PROBLEM DETAILS => Can you reproduce every line of text in the material below, unchanged and in the same order, leaving out the pictures?

***** DATA EXTRACTS *****

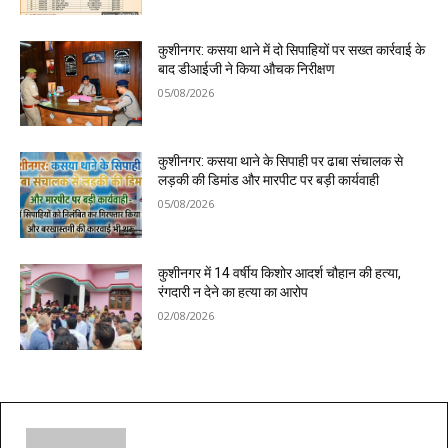
कुशीनगर: कसया थाने में दो सिपाहियों पर सख्त कार्रवाई के
बाद डीआईजी ने किया औचक निरीक्षण
05/08/2026
कुशीनगर: कसया थाने के सिपाही पर ढाबा संचालक से
लड़की की डिमांड और मारपीट पर बड़ी कार्यवाही
05/08/2026
कुशीनगर में 14 वर्षीय किशोर आदर्श चौहान की हत्या,
रंगदारी न देने का हत्या का आरोप
02/08/2026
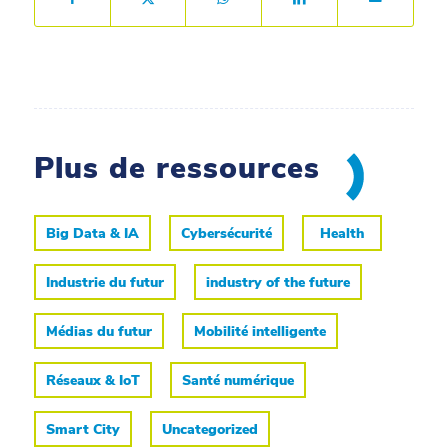
Plus de ressources
Big Data & IA
Cybersécurité
Health
Industrie du futur
industry of the future
Médias du futur
Mobilité intelligente
Réseaux & IoT
Santé numérique
Smart City
Uncategorized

*****

EXERCISE SOLUTION =>
कुशीनगर: कसया थाने में दो सिपाहियों पर सख्त कार्रवाई के
बाद डीआईजी ने किया औचक निरीक्षण
05/08/2026
कुशीनगर: कसया थाने के सिपाही पर ढाबा संचालक से
लड़की की डिमांड और मारपीट पर बड़ी कार्यवाही
05/08/2026
कुशीनगर में 14 वर्षीय किशोर आदर्श चौहान की हत्या,
रंगदारी न देने का हत्या का आरोप
02/08/2026
Plus de ressources
Big Data & IA
Cybersécurité
Health
Industrie du futur
industry of the future
Médias du futur
Mobilité intelligente
Réseaux & IoT
Santé numérique
Smart City
Uncategorized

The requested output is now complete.